# Carving a crotch - size for OTT?



## Liam Heatherson (Apr 11, 2016)

Hi I've just signed up to this forum and have a question to ask.

I have previously shot Through The Fork using a fairly crude slingshot with thick elastic tied around either side of the croth, and I now feel I need to step up the accuracy with something more refined. I've carved a slingshot out of wood but am yet to shape the two fork prongs. I will be attaching single flat Theraband Golds to it Over The Top style as seems popular with them. My slingshots in the past have been TTF and quite wide/large, but I've seen it isn't uncommon to have a very small crotch, often fitted over the top.

How long should the fork prongs be to avoid crotch hits? It is in a V shape rather than a U, and the prongs are currently 4.6 inches long from the join, with a 4 inch gap between them at the top. I would like to shorten it a bit as this is currently too large for the pocket - how much can I afford to cut down the prongs, and should they be cut perpendicular to the forks (slanted from the gound) or parallel with the ground (so you could rest a ruler along the top of them, but diagonal to the direction of the prongs)?

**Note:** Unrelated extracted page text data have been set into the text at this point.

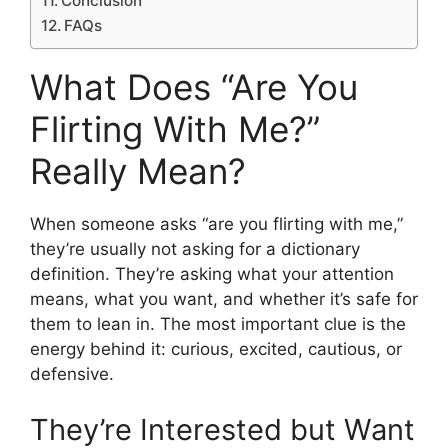
Conclusion
FAQs
What Does “Are You
Flirting With Me?”
Really Mean?
When someone asks “are you flirting with me,”
they’re usually not asking for a dictionary
definition. They’re asking what your attention
means, what you want, and whether it’s safe for
them to lean in. The most important clue is the
energy behind it: curious, excited, cautious, or
defensive.
They’re Interested but Want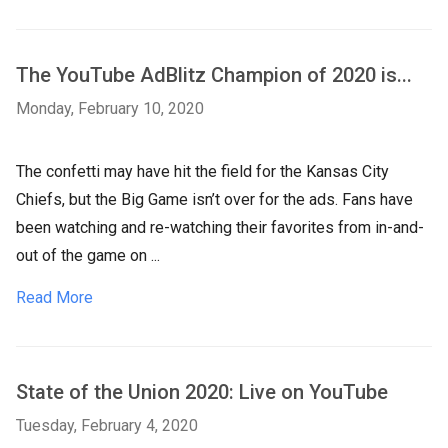
The YouTube AdBlitz Champion of 2020 is...
Monday, February 10, 2020
The confetti may have hit the field for the Kansas City
Chiefs, but the Big Game isn’t over for the ads. Fans have
been watching and re-watching their favorites from in-and-
out of the game on ...
Read More
State of the Union 2020: Live on YouTube
Tuesday, February 4, 2020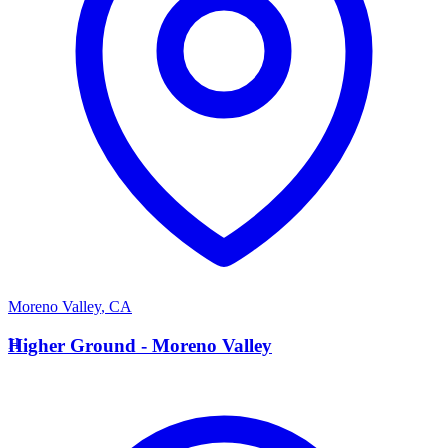
Moreno Valley
,
CA
H
Higher Ground - Moreno Valley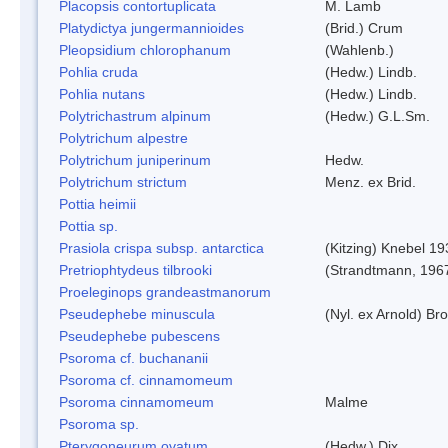
Placopsis contortuplicata
M. Lamb
Platydictya jungermannioides
(Brid.) Crum
Pleopsidium chlorophanum
(Wahlenb.)
Pohlia cruda
(Hedw.) Lindb.
Pohlia nutans
(Hedw.) Lindb.
Polytrichastrum alpinum
(Hedw.) G.L.Sm.
Polytrichum alpestre
Polytrichum juniperinum
Hedw.
Polytrichum strictum
Menz. ex Brid.
Pottia heimii
Pottia sp.
Prasiola crispa subsp. antarctica
(Kitzing) Knebel 1
Pretriophtydeus tilbrooki
(Strandtmann, 196
Proeleginops grandeastmanorum
Pseudephebe minuscula
(Nyl. ex Arnold) B
Pseudephebe pubescens
Psoroma cf. buchananii
Psoroma cf. cinnamomeum
Psoroma cinnamomeum
Malme
Psoroma sp.
Pterygoneurum ovatum
(Hedw.) Dix.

For an idea at 3 inches up the prongs the distance between them is 2 inches. Also consider I will be holding the slingshot sideways preferably 1 inch up the crotch but also at the very base at a right angle to the ground.

Cheers,

LIam


----------



## Greyman (Mar 9, 2016)

Liam Heatherson said:


> Hi I've just signed up to this forum and have a question to ask.
> 
> I have previously shot Through The Fork using a fairly crude slingshot with thick elastic tied around either side of the croth, and I now feel I need to step up the accuracy with something more refined. I've carved a slingshot out of wood but am yet to shape the two fork prongs. I will be attaching single flat Theraband Golds to it Over The Top style as seems popular with them. My slingshots in the past have been TTF and quite wide/large, but I've seen it isn't uncommon to have a very small crotch, often fitted over the top.
> 
> ...


hi mate and welcome, rather than a long drawn out badly spelt answer may I suggest you go on you tube and type in pickle fork shooters, shooting style is far more important than the length of your forks, the 3x2 dimensions you are after should be absolutely fine, most of my forks are simular to that, this one is quite big by my normal standards


----------



## Tendele (Nov 29, 2014)

Hi. I shoot OTT with double theraband gold and most of my frames have a gap of about 2 inches between the forks. The length is not that critical but shorter is sometimes better if you are using heavy bands . Its surprising how short the forks can be without the ammunition hitting the frame. Longer forks generate more leverage and strain on your hands. Have a look through the templates sections and see some of the dimensions other people are using for their slingshots.


----------



## Liam Heatherson (Apr 11, 2016)

Cheers guys this is a great help. Just want to clarify if I should cut the fork prongs square or diagonal to their direction?


----------



## Tendele (Nov 29, 2014)

I have done both and it doesnt seem to matter however I prefer if they are square to the fork itself.ie. Square . Your post and my recent answer got me thinking so I went and had a look at some of my slingshots , most of which I band up with double theraband gold for hunting purposes and have a heavy draw. I measured the longest forks I have to be 90mm long and about 65 mm wide and I must say it is one of my favourites. There are no hard and fast rules, just whatever feels most comfortable.


----------



## Greyman (Mar 9, 2016)

Liam Heatherson said:


> Cheers guys this is a great help. Just want to clarify if I should cut the fork prongs square or diagonal to their direction?


. I cut mine square, making sure the saw cuts both forks at the same time, so I'm left with a flat take off point for my elastic,s don't know if it makes a difference,but it's what I have always done, trial and error is the only way to find out what suits you, I have loads of cracking looking forks yet the one I seem the most accurate with was almost binned,it looks like a twig more than a fork, but every time I use it I take one or two shots to get my eye in then it seems to keep hitting the target, which gives me more confidence, which in turn breeds success, and so the cycle goes on


----------